In battleground Wisconsin at her first campaign rally as the likely Democratic nominee for president, Vice President Kamala Harris on Tuesday sought to frame the rapidly transformed 2024 election as a fight for freedom. 

“Generations of Americans before us led the fight for freedom,” Harris told an energized crowd of more than 3,000 people in Milwaukee. “And now, Wisconsin, the baton is in our hands.” 


What You Need To Know

  • In battleground Wisconsin at her first campaign rally as the likely Democratic nominee for president, Vice President Kamala Harris on Tuesday sought to frame the rapidly transformed 2024 election as a fight for freedom.
  • Harris also leaned into the contrast between her background as a prosecutor and former President Donald Trump’s legal troubles and criticized him for Project 2025, a policy blueprint Trump has tried to distance himself from
  • The rally came just two days after President Joe Biden, in a sudden and stunning move, dropped his reelection bid less than four months before November’s contest and instead endorsed his vice president for the role 
  • The vice president came into the rally on Tuesday fresh off locking down enough support from Democratic delegates to be the party’s presidential pick – although she is not officially the nominee yet -- and the event had to be moved to a larger location due to the volume of RSVPs, a campaign official said 

The election, the vice president – who walked off the stage to “Freedom” by Beyoncé – told Wisconsin voters on Tuesday, was ultimately about a single question. 

“Do we want to live in a country of freedom, compassion and rule of law or a country of chaos, fear and hate?” she said. “And here’s the beauty of this moment – we each have the power to answer that question.”

“The power is with the people,” she emphasized. 

Harris noted she was fighting for the freedom to vote and to live safe from the “terror of gun violence” – by passing universal background checks, red flag laws and an assault weapons ban – as well as reproductive freedom. 

The vice president on Tuesday also sought to paint her campaign as centered on the future, arguing the Republican nominee, former President Donald Trump, was focused on the past. She said she “believed in a future” where no child grows up in poverty, workers have the right to join unions, everyone has access to affordable health care and paid family leave and every senior can “retire with dignity.” 
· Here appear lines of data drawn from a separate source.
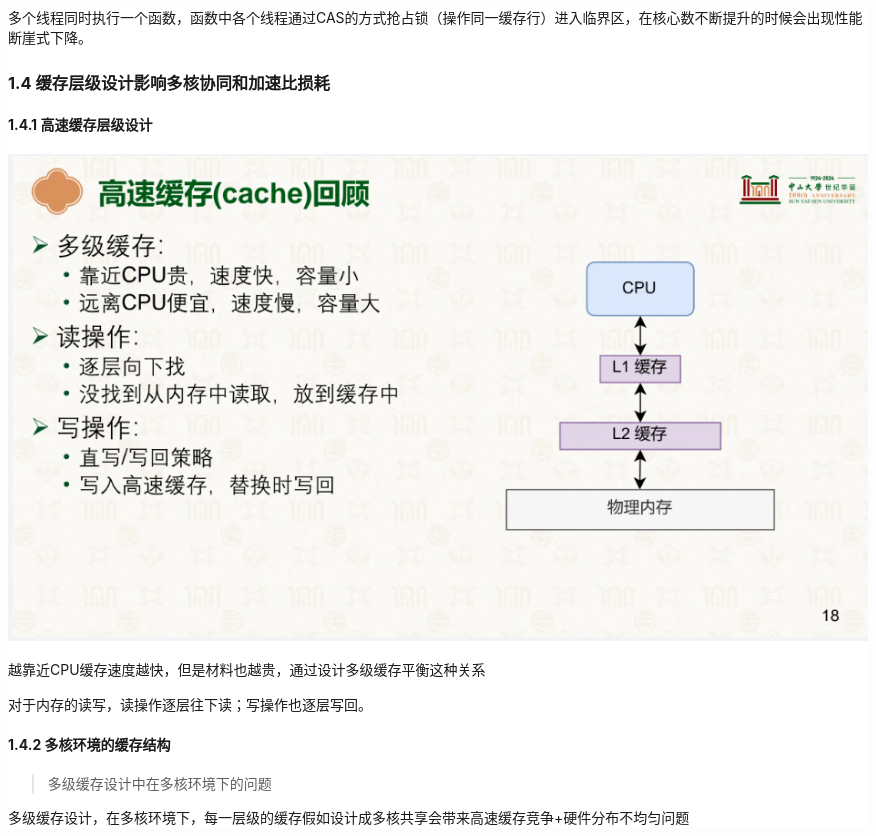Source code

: 多个线程同时执行一个函数，函数中各个线程通过CAS的方式抢占锁（操作同一缓存行）进入临界区，在核心数不断提升的时候会出现性能断崖式下降。

### 1.4 缓存层级设计影响多核协同和加速比损耗

#### 1.4.1 高速缓存层级设计

![缓存一致性-多级高速缓存](./素材/缓存一致性-多级高速缓存.png)

越靠近CPU缓存速度越快，但是材料也越贵，通过设计多级缓存平衡这种关系

对于内存的读写，读操作逐层往下读；写操作也逐层写回。

#### 1.4.2 多核环境的缓存结构

> 多级缓存设计中在多核环境下的问题

多级缓存设计，在多核环境下，每一层级的缓存假如设计成多核共享会带来高速缓存竞争+硬件分布不均匀问题
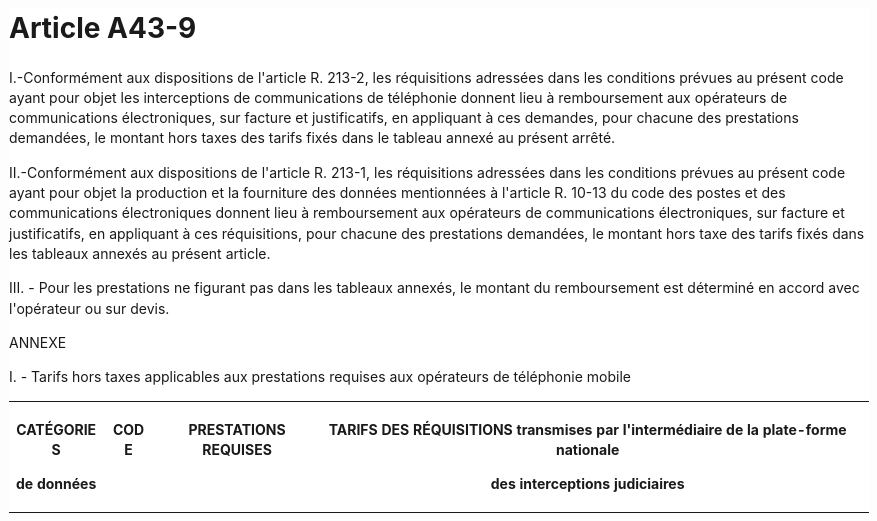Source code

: # Article A43-9

I.-Conformément aux dispositions de l'article R. 213-2, les réquisitions adressées dans les conditions prévues au présent
code ayant pour objet les interceptions de communications de téléphonie donnent lieu à remboursement aux opérateurs de
communications électroniques, sur facture et justificatifs, en appliquant à ces demandes, pour chacune des prestations
demandées, le montant hors taxes des tarifs fixés dans le tableau annexé au présent arrêté. 

II.-Conformément aux dispositions de l'article R. 213-1, les réquisitions adressées dans les conditions prévues au présent
code ayant pour objet la production et la fourniture des données mentionnées à l'article R. 10-13 du code des postes et des
communications électroniques donnent lieu à remboursement aux opérateurs de communications électroniques, sur facture et
justificatifs, en appliquant à ces réquisitions, pour chacune des prestations demandées, le montant hors taxe des tarifs
fixés dans les tableaux annexés au présent article.

III. - Pour les prestations ne figurant pas dans les tableaux annexés, le montant du remboursement est déterminé en accord
avec l'opérateur ou sur devis.

ANNEXE

I. - Tarifs hors taxes applicables aux prestations requises aux opérateurs de téléphonie mobile

<table>
  <tbody>
    <tr>
      <th>

CATÉGORIES 

de données

</th>
      <th>

CODE

</th>
      <th>

PRESTATIONS REQUISES

</th>
      <th>

TARIFS DES RÉQUISITIONS transmises par l'intermédiaire de la plate-forme nationale 

des interceptions judiciaires

</th>
      <th>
“So all of this is to say, building up the middle class will be a defining goal of my presidency,” she said. 

Harris also leaned into the contrast between her background as a prosecutor and Trump’s legal troubles, including his conviction in May in his New York hush money trial, reiterating a line she debuted on the first full day of her campaign on Monday while addressing staff at their headquarters in Wilmington, Del.

“Before I was elected vice president, before I was elected a United States senator, I was elected attorney general of the state of California and I was a courtroom prosecutor before then,” she told the crowd Tuesday. “And in those roles, I took on perpetrators of all kinds – predators who abused women, fraudsters who ripped off consumers, cheaters who broke the rules for their own gain.” 

“So hear me when I say, I know Donald Trump’s type,” she said. 

The vice president also criticized Trump for Project 2025 – the right-wing policy platform curated by conservative think tank the Heritage Foundation and crafted by Trump allies and former aides that the Harris camp has vigorously tried to tie to Trump, even as the former president has sought to distance himself from it. 

“Like we know we got to take this seriously and can you believe they put that thing in writing?” the vice president asked the crowd Tuesday. 

The rally came just two days after President Joe Biden, in a sudden and stunning move, dropped his reelection bid less than four months before November’s contest and instead endorsed his vice president for the role. In the hours since, the Democratic party – which has been embroiled in controversy and division for weeks following Biden’s debate performance last month – has appeared to swiftly coalesce around Harris. 

The vice president came into the rally on Tuesday fresh off locking down enough support from Democratic delegates to be the party’s presidential pick – although she is not officially the nominee yet – and earlier in the day, got the backing of Senate Majority Leader Chuck Schumer, D-N.Y., and House Minority Leader Hakeem Jeffries, D-N.Y.

The event, which was already set to take place before Biden’s decision to drop on Sunday. had to be moved to a larger location due to the volume of RSVPs, a campaign official said. 

Between Sunday afternoon, when Biden made his announcement, and Monday evening, the campaign brought in more than $100 million and saw 58,000 people sign up to volunteer, an official on her team said. 

Harris was joined on Tuesday by Wisconsin Gov. Tony Evers, Sen. Tammy Baldwin, D-Wis., and a slew of other local Democratic Wisconsin officials.